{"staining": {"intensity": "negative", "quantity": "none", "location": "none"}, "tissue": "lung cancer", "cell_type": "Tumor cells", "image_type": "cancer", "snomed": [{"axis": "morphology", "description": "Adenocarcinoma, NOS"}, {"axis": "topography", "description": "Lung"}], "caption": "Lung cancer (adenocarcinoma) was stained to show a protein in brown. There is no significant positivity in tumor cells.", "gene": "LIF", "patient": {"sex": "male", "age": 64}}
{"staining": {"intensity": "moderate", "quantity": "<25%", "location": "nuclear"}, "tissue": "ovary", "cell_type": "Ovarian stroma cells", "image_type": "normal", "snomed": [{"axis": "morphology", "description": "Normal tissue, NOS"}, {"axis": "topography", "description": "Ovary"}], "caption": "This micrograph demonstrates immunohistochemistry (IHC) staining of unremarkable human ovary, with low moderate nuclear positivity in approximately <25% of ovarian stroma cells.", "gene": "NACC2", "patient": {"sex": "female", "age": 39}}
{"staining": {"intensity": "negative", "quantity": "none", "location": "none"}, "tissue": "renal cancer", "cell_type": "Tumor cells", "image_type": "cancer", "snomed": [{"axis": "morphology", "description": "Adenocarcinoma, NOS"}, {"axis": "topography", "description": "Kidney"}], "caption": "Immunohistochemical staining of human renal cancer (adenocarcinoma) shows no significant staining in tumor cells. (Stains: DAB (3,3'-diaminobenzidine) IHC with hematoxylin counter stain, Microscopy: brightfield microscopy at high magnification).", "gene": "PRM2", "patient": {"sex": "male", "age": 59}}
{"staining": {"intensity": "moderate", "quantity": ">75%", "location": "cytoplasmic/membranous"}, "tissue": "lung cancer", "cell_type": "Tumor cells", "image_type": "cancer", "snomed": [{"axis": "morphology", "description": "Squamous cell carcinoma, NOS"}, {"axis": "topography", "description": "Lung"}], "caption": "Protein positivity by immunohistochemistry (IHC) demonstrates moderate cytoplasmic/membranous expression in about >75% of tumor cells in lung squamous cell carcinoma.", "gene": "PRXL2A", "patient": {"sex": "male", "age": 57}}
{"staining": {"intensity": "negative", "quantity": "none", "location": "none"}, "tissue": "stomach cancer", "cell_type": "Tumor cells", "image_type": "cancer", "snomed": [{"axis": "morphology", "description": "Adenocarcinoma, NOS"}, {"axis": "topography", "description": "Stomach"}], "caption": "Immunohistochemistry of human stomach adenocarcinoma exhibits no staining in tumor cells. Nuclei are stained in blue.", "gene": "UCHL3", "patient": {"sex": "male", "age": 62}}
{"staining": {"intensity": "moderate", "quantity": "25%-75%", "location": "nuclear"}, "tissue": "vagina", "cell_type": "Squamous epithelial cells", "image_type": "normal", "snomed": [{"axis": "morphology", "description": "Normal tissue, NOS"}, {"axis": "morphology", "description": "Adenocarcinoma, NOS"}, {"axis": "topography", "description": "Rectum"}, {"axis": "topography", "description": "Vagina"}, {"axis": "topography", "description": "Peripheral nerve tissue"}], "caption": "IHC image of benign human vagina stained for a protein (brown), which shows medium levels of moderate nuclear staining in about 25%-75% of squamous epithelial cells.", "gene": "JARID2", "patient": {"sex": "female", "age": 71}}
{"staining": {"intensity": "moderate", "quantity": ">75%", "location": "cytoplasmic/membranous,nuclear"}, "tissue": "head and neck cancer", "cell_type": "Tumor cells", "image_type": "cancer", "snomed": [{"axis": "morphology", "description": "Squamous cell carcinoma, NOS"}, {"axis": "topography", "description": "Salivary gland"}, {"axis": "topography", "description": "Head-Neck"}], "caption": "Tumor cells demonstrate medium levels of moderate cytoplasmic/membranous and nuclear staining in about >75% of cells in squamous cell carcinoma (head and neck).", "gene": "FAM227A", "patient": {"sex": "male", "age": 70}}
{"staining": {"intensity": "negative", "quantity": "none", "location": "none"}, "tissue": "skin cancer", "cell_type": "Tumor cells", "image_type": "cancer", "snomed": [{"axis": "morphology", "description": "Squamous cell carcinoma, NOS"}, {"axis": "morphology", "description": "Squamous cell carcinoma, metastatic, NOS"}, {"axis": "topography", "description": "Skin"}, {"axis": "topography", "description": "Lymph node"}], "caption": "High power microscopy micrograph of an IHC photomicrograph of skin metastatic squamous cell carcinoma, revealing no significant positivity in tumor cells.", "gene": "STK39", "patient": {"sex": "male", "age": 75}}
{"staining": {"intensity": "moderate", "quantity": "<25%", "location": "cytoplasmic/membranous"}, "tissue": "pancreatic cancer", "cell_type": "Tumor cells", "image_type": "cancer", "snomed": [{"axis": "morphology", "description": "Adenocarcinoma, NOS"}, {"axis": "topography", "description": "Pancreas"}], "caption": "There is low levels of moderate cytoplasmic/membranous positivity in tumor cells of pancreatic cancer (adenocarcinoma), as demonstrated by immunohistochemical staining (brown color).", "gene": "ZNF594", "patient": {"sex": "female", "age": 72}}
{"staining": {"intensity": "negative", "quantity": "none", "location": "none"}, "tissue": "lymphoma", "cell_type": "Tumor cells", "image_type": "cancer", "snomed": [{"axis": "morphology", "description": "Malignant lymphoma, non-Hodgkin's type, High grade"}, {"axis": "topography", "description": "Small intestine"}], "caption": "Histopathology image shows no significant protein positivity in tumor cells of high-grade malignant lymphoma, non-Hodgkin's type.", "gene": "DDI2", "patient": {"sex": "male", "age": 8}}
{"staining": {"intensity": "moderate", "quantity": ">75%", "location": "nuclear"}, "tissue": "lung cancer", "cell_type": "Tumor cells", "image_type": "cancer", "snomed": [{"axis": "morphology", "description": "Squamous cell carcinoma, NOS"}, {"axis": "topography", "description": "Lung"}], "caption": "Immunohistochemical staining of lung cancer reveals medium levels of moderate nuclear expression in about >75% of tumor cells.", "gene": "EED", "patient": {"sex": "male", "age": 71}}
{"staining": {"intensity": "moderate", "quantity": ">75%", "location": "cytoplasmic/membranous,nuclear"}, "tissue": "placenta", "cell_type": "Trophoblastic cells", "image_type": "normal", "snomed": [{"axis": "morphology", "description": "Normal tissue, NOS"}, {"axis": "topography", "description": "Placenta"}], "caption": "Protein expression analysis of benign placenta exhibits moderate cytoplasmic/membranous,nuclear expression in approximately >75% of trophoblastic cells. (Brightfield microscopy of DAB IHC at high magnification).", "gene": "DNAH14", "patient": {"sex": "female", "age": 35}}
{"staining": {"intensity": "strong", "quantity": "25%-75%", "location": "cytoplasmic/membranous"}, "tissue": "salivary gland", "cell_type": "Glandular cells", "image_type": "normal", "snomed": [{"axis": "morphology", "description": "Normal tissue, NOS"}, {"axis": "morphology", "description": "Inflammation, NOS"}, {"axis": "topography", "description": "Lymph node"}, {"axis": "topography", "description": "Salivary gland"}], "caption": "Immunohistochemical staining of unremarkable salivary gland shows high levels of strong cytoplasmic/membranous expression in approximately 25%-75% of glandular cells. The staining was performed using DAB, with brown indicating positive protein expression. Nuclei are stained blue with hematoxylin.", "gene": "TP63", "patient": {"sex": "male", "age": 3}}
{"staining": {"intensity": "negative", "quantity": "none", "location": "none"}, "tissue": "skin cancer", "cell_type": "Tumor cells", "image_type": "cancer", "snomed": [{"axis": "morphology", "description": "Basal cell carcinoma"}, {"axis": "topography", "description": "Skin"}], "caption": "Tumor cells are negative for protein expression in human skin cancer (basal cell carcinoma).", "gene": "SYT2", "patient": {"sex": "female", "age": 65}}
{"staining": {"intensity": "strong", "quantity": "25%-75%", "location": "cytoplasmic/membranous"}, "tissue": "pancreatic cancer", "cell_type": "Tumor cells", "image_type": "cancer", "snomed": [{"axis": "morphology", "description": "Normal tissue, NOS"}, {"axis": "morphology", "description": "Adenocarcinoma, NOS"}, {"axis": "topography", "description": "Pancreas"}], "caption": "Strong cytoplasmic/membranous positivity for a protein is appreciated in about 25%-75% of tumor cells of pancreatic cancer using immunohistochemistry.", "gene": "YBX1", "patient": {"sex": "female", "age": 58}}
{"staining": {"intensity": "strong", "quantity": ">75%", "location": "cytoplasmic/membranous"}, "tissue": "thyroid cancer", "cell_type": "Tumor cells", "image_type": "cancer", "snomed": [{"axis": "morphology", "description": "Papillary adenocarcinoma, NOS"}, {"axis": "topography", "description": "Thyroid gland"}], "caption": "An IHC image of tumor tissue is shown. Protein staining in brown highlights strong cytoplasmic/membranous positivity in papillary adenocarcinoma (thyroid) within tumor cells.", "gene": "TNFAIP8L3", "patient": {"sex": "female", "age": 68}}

=-=-=

## WHAT THE TASK ASKS
Copy each line above where "Skin" appears.

## RESULT OF THIS TASK
{"staining": {"intensity": "negative", "quantity": "none", "location": "none"}, "tissue": "skin cancer", "cell_type": "Tumor cells", "image_type": "cancer", "snomed": [{"axis": "morphology", "description": "Squamous cell carcinoma, NOS"}, {"axis": "morphology", "description": "Squamous cell carcinoma, metastatic, NOS"}, {"axis": "topography", "description": "Skin"}, {"axis": "topography", "description": "Lymph node"}], "caption": "High power microscopy micrograph of an IHC photomicrograph of skin metastatic squamous cell carcinoma, revealing no significant positivity in tumor cells.", "gene": "STK39", "patient": {"sex": "male", "age": 75}}
{"staining": {"intensity": "negative", "quantity": "none", "location": "none"}, "tissue": "skin cancer", "cell_type": "Tumor cells", "image_type": "cancer", "snomed": [{"axis": "morphology", "description": "Basal cell carcinoma"}, {"axis": "topography", "description": "Skin"}], "caption": "Tumor cells are negative for protein expression in human skin cancer (basal cell carcinoma).", "gene": "SYT2", "patient": {"sex": "female", "age": 65}}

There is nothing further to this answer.